Best defined as analysis categories, these technologies and concepts include the following:

  • Traditional business intelligence (BI).
    • This consists of a broad category of applications and technologies for gathering, storing, analyzing, and providing access to data.
    • BI delivers actionable information, which helps enterprise users make better business decisions using fact-based support systems.
    • BI works by using an in-depth analysis of detailed business data, provided by databases, application data, and other tangible data sources.
    • In some circles, BI can provide historical, current, and predictive views of business operations.
  • Data mining.
    • This is a process in which data are analyzed from different perspectives and then turned into summary data that are deemed useful.
    • Data mining is normally used with data at rest or with archival data.
    • Data mining techniques focus on modeling and knowledge discovery for predictive, rather than purely descriptive, purposes—an ideal process for uncovering new patterns from large data sets.

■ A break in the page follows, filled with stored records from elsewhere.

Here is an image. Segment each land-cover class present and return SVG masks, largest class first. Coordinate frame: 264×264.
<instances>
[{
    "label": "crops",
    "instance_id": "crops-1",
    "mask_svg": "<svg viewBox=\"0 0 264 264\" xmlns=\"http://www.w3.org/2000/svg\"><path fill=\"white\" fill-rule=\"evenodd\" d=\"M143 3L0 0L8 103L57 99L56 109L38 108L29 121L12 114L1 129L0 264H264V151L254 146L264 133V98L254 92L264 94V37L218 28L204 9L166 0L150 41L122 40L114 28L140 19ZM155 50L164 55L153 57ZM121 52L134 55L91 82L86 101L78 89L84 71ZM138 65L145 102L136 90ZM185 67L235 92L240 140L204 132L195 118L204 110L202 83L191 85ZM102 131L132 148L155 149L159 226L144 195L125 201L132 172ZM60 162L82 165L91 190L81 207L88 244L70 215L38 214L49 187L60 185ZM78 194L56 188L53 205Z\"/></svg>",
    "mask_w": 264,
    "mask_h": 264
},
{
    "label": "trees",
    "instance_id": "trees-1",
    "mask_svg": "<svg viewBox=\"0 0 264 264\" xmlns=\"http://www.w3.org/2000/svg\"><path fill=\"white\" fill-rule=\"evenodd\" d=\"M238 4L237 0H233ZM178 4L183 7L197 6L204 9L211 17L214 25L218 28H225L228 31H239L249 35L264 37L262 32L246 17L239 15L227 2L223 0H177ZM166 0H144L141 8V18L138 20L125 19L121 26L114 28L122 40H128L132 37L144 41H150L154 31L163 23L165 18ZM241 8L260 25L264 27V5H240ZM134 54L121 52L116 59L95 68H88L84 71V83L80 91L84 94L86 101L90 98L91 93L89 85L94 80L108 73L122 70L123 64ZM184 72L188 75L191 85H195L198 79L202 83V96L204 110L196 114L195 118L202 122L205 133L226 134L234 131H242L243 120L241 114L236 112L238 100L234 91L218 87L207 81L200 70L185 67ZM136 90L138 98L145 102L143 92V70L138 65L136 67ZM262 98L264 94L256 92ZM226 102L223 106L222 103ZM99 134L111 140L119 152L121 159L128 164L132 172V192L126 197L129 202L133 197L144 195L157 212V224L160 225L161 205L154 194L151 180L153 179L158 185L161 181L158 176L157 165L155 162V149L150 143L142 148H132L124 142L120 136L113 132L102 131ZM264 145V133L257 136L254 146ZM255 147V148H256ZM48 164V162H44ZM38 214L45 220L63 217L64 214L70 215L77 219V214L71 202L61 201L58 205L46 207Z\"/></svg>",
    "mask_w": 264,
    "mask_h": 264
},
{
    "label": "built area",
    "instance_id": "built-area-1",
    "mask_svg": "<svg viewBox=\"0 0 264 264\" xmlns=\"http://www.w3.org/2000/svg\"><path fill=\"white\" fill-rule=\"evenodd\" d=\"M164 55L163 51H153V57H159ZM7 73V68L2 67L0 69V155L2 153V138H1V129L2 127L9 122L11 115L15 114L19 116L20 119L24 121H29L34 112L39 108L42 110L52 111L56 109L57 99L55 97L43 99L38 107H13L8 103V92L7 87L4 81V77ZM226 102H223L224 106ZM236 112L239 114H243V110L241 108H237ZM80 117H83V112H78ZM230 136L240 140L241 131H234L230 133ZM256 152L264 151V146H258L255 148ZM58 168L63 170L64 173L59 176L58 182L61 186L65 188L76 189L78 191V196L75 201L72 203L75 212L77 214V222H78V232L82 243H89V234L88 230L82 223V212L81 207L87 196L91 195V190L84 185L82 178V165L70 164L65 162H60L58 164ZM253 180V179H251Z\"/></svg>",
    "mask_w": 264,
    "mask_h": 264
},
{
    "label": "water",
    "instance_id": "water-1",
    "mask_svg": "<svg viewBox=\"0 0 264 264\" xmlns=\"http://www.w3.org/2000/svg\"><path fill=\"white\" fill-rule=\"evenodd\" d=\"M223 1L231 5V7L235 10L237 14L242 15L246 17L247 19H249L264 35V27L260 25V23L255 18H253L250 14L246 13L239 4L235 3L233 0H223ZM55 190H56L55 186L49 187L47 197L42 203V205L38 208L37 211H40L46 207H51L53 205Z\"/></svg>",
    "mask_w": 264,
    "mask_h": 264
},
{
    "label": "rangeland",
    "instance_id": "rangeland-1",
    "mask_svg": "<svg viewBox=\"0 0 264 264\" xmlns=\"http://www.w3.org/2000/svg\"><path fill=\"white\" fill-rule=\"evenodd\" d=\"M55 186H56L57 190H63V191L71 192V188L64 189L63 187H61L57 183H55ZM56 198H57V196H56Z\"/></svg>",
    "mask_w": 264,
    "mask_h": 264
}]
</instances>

  • Statistical applications.
    • These look at data using algorithms based on statistical principles and normally concentrate on data sets related to polls, census, and other static data sets.
    • Statistical applications ideally deliver sample observations that can be used to study populated data sets for the purpose of estimating, testing, and predictive analysis.

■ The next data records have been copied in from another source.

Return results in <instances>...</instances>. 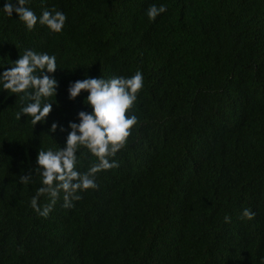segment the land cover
<instances>
[{
  "label": "trees",
  "instance_id": "1",
  "mask_svg": "<svg viewBox=\"0 0 264 264\" xmlns=\"http://www.w3.org/2000/svg\"><path fill=\"white\" fill-rule=\"evenodd\" d=\"M152 4L166 6L155 20ZM25 6L66 20L59 33L39 23L29 31L15 11H0V65L26 49L57 64L44 123L17 119L26 101L0 89V264H264V0ZM138 70L137 123L112 158L119 167L98 172L73 207L58 198L39 216L30 206L38 174L19 177L36 167L39 148L64 146L79 111H91L86 92L69 99L70 83ZM77 155L81 172L95 162L84 148ZM48 202L41 196L38 206Z\"/></svg>",
  "mask_w": 264,
  "mask_h": 264
},
{
  "label": "clouds",
  "instance_id": "2",
  "mask_svg": "<svg viewBox=\"0 0 264 264\" xmlns=\"http://www.w3.org/2000/svg\"><path fill=\"white\" fill-rule=\"evenodd\" d=\"M27 0H5L0 11L11 17L13 11L18 14L27 30L31 31L39 23L46 26L50 32H61L66 16L58 10H44L38 17L26 7ZM166 11V6L152 4L146 10L149 20ZM0 71V89L12 94H22L26 103L17 113V119L24 115L31 118V123L46 122L52 109L49 97L55 96L57 81L50 74L57 69L56 57L47 53H39L26 49L23 55L10 64V67ZM143 87V74L138 70L130 77L103 78L85 76L82 80L71 82L67 92L69 99H75L82 91L87 93L85 105L91 111H79L78 122L69 121L67 136L63 147L38 150L36 167L28 175H21V183H30L32 172L39 176L40 186L31 197V208L42 217H47L62 198V206L73 207V201L79 200L80 192L95 189V176L98 172L119 167L117 160L112 159L125 145L137 118L130 112L137 99V93ZM127 113V114H126ZM57 124L52 123L49 132H56ZM63 132L64 128L61 127ZM81 148L87 150L95 162L85 172L78 170L77 153ZM62 194V196H61ZM41 196H46L49 202L38 206ZM254 213L245 208L242 218L251 219ZM224 221L230 222L226 215Z\"/></svg>",
  "mask_w": 264,
  "mask_h": 264
}]
</instances>
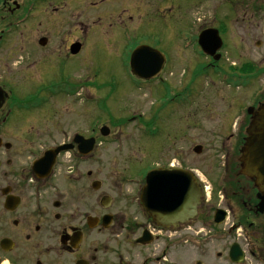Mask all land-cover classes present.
I'll return each mask as SVG.
<instances>
[{
    "label": "flooded vegetation",
    "instance_id": "flooded-vegetation-1",
    "mask_svg": "<svg viewBox=\"0 0 264 264\" xmlns=\"http://www.w3.org/2000/svg\"><path fill=\"white\" fill-rule=\"evenodd\" d=\"M197 2L208 10L193 22ZM183 5L190 14L182 27L171 26L170 15ZM147 9L153 14L139 20L166 27L176 43L186 27L190 44L200 49V35L217 28L222 57L233 43L243 59L239 50L249 32L264 35V0H0V264H181L183 240L193 241V264H264L260 191L242 173L240 160L250 117L214 131L221 159L211 164L212 173L192 169L200 191L197 212L169 225L142 201L147 174L156 167H118L103 183L100 120L86 126L84 119L70 118L71 104L86 102L85 91L96 93L99 111L90 47L103 19L110 18L104 29L121 41L118 46L131 43L128 65L135 47L158 48L165 41L146 38L148 32L131 25L134 13ZM202 55L217 66L212 55ZM166 59L161 75L173 60ZM87 139H93L89 154L81 152ZM176 166L182 167H158Z\"/></svg>",
    "mask_w": 264,
    "mask_h": 264
},
{
    "label": "rangeland",
    "instance_id": "rangeland-1",
    "mask_svg": "<svg viewBox=\"0 0 264 264\" xmlns=\"http://www.w3.org/2000/svg\"><path fill=\"white\" fill-rule=\"evenodd\" d=\"M148 10L135 12L131 25L148 32L144 35L146 38L165 37L158 49L173 58L165 68L166 73L161 75V79L136 82L125 59L131 43L129 41L127 47L118 46L121 41L110 38V33L104 29L110 20L107 17L95 38L97 44L90 47L99 73V111L94 91H85L86 102L81 100L70 107V118L84 119L87 126L98 117L101 125L111 129V136H102L100 145L103 183H107L106 174L118 167L144 169L171 163L197 169L202 176L212 173L209 170L211 164L215 166L221 159L216 152L220 150L221 143L213 139L215 132L222 125H233L237 118L247 116V107L264 99V35L252 36L253 33L249 32L239 50H242L243 59L237 57L233 50L237 46L232 43L233 49L227 50L228 54L216 62L218 66L205 70L210 61L195 43L190 44V30L184 27L186 30L181 31L180 40L176 43L166 27L157 26L156 21L139 20L138 15L142 14L140 18H143L153 14ZM206 10V2L193 5V22L197 16L206 15ZM188 13V5L176 9L170 15L175 23L171 26L182 27ZM194 26L196 28V24ZM129 31L131 34L128 36H133V30ZM172 31L177 33L176 28ZM258 41L263 44L256 45ZM246 63L254 66L257 75L252 77L253 73L241 71V65ZM230 76H234V85L229 81ZM159 111L161 116L157 114ZM198 145L203 147L202 153L194 150ZM214 254V251L210 253L209 261ZM194 258L193 241L183 240L181 264H193Z\"/></svg>",
    "mask_w": 264,
    "mask_h": 264
},
{
    "label": "water",
    "instance_id": "water-1",
    "mask_svg": "<svg viewBox=\"0 0 264 264\" xmlns=\"http://www.w3.org/2000/svg\"><path fill=\"white\" fill-rule=\"evenodd\" d=\"M213 39V40H212ZM203 50L214 55L221 47V41L214 32H203L200 35ZM216 55L215 59H219ZM163 55L150 47H141L134 51L131 66L133 73L144 79L157 77L164 65ZM252 122L247 129L248 136L242 149V173L253 178L259 188V198L264 210V104L254 112ZM107 126L102 134L108 135ZM87 148L81 152L89 153L93 148V139L87 140ZM201 152L200 145L194 148ZM142 201L151 216L158 222L169 225L178 220L184 221L195 215L200 201V191L191 172L181 168L155 169L148 173Z\"/></svg>",
    "mask_w": 264,
    "mask_h": 264
},
{
    "label": "bare ground",
    "instance_id": "bare-ground-1",
    "mask_svg": "<svg viewBox=\"0 0 264 264\" xmlns=\"http://www.w3.org/2000/svg\"><path fill=\"white\" fill-rule=\"evenodd\" d=\"M205 32V31H204ZM206 32H214L215 33V35H216V37L221 41L222 40V37H221V35H220V32H219V30L217 29V28H214V29H211V30H207ZM171 36V35H170ZM148 46V45H147ZM199 46L201 47V48H203L202 47V44H200L199 43ZM261 107V105L259 106V108ZM249 109H250V106H248L247 107V109H246V113L247 114H249L250 113V111H249ZM249 116H251V114H249ZM96 119V118H95ZM99 119V118H98ZM199 203H200V201H199ZM193 217V215H191V216H189V218H192Z\"/></svg>",
    "mask_w": 264,
    "mask_h": 264
}]
</instances>
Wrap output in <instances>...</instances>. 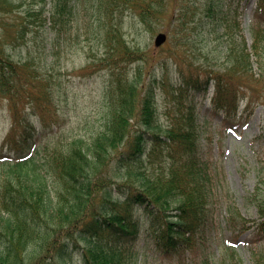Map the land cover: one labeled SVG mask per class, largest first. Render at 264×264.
I'll list each match as a JSON object with an SVG mask.
<instances>
[{
	"label": "trees",
	"instance_id": "1",
	"mask_svg": "<svg viewBox=\"0 0 264 264\" xmlns=\"http://www.w3.org/2000/svg\"><path fill=\"white\" fill-rule=\"evenodd\" d=\"M242 1L53 0L45 15L0 0V99L11 116L1 149L14 155L0 161V264H68L74 255L82 264H133L142 229L161 256L188 252L182 264H220L224 252L226 264L237 251L223 242L215 253L222 212L235 240L250 229L262 239L264 204L253 195V224L235 211L198 142L197 99L209 96L226 120L264 103V0L251 29L254 59L241 34L233 39ZM128 11L148 32L166 23L164 59L129 43ZM81 20L86 32L78 27L77 38H93L101 51H88L84 71L104 73L103 121L87 139L40 145L37 135L48 138L58 122L59 84L41 73L35 52L64 42ZM206 30L227 38L222 61L194 47ZM17 47L27 56L15 58ZM158 93L171 105L166 126Z\"/></svg>",
	"mask_w": 264,
	"mask_h": 264
},
{
	"label": "rangeland",
	"instance_id": "2",
	"mask_svg": "<svg viewBox=\"0 0 264 264\" xmlns=\"http://www.w3.org/2000/svg\"><path fill=\"white\" fill-rule=\"evenodd\" d=\"M16 2L20 5L21 10L42 9L46 15L53 0H16ZM169 10L170 8L166 11ZM255 12L256 0H243L239 4L236 14L240 23V31L233 37L234 40L239 41V34L243 36L250 51L251 59H254L251 47L254 38L251 29L258 28L256 27L258 16ZM125 17V26H127L125 31L129 43L140 45L142 49L150 51L157 58L164 59L167 55L168 42L166 23L161 22L154 32H148L137 23L132 12H125ZM260 17L264 22V17ZM129 25L131 26L128 27ZM83 26L82 20L79 25L74 23L73 35L66 36L64 42L59 45L54 44L53 48L47 43V47L41 49V52H35L41 73L47 72L52 75L59 84V94L54 106L58 122L53 124L48 131H52L45 136H49L48 138H44L45 134L40 136L39 133L37 135L36 140L40 145L48 142L50 146H59L73 139H87L102 124L104 116L102 94L105 85L104 73L99 71L88 74L89 71H84L89 70L87 67L88 51L92 54H99L101 51H99L93 38L85 36L77 38L76 30L78 27L80 33L86 32ZM259 28L264 29V23ZM158 33H164L167 39L161 49L156 50L153 40ZM214 38L215 34L206 30L204 36L198 38L197 41L199 42L194 47H202L201 45H203L204 52L211 51V53L209 52L211 57L219 58L222 61L224 59L222 50L224 44H227V38ZM228 39L230 40V37ZM200 40L203 41L200 42ZM20 49L17 47L16 50L11 51L15 58L27 56L25 51ZM134 66L132 65V67ZM252 72L257 73V67L254 66ZM155 73L158 74L159 71L155 70ZM156 101L159 123L166 126L169 122L166 115L171 109V105L164 102L160 93L157 94ZM196 117L199 125L200 152L204 159L210 160L214 173L221 180L223 179L221 182L219 180V183H222L221 193L233 205L235 211L244 219L250 220V224L258 222V208L253 195H256L257 200L264 204V103H256L252 109L245 113L240 111L235 120H226L222 113L213 109L208 97L199 98L197 99ZM10 125L11 116L7 102L0 99V161L14 158L12 153H8L7 148L1 149V144L10 129ZM27 154L28 152L22 153L24 156ZM3 175L0 167V180ZM49 181L51 183L50 179ZM222 216L214 240L215 253L217 251L216 246L224 242L227 245L235 246L237 251L236 259L227 261L226 264H254L256 260L262 262L264 260V234L261 240L254 239L251 235L252 229H250L235 240L231 232L225 227L223 219L226 214L224 212H222ZM133 246L137 252L136 257H134L136 262L133 264H182L190 259L188 252L169 258L161 256L153 248V244L148 239L144 229L133 242ZM224 255V252L223 254L222 252L219 255L216 254L215 259L220 264H224L221 262ZM68 264H82L79 255H74Z\"/></svg>",
	"mask_w": 264,
	"mask_h": 264
},
{
	"label": "water",
	"instance_id": "3",
	"mask_svg": "<svg viewBox=\"0 0 264 264\" xmlns=\"http://www.w3.org/2000/svg\"><path fill=\"white\" fill-rule=\"evenodd\" d=\"M166 40V35L162 33H158L154 38V45L156 47L162 45Z\"/></svg>",
	"mask_w": 264,
	"mask_h": 264
}]
</instances>
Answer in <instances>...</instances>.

    • Empirical data, such as surveys and experimental reporting, are the primary sources for analyzable information.
  • Predictive analysis.
    • This is a subset of statistical applications in which data sets are examined to come up with predictions, based on trends and information gleaned from databases.
    • Predictive analysis tends to be big in the financial and scientific worlds, where trending tends to drive predictions, once external elements are added to the data set.
    • One of the main goals of predictive analysis is to identify the risks and opportunities for business process, markets, and manufacturing.
  • Data modeling.
    • This is a conceptual application of analytics in which multiple “what-if” scenarios can be applied via algorithms to multiple data sets.
    • Ideally, the modeled information changes based on the information made available to the algorithms, which then provide insight to the effects of the change on the data sets.
    • Data modeling works hand in hand with data visualization, in which uncovering information can help with a particular business endeavor.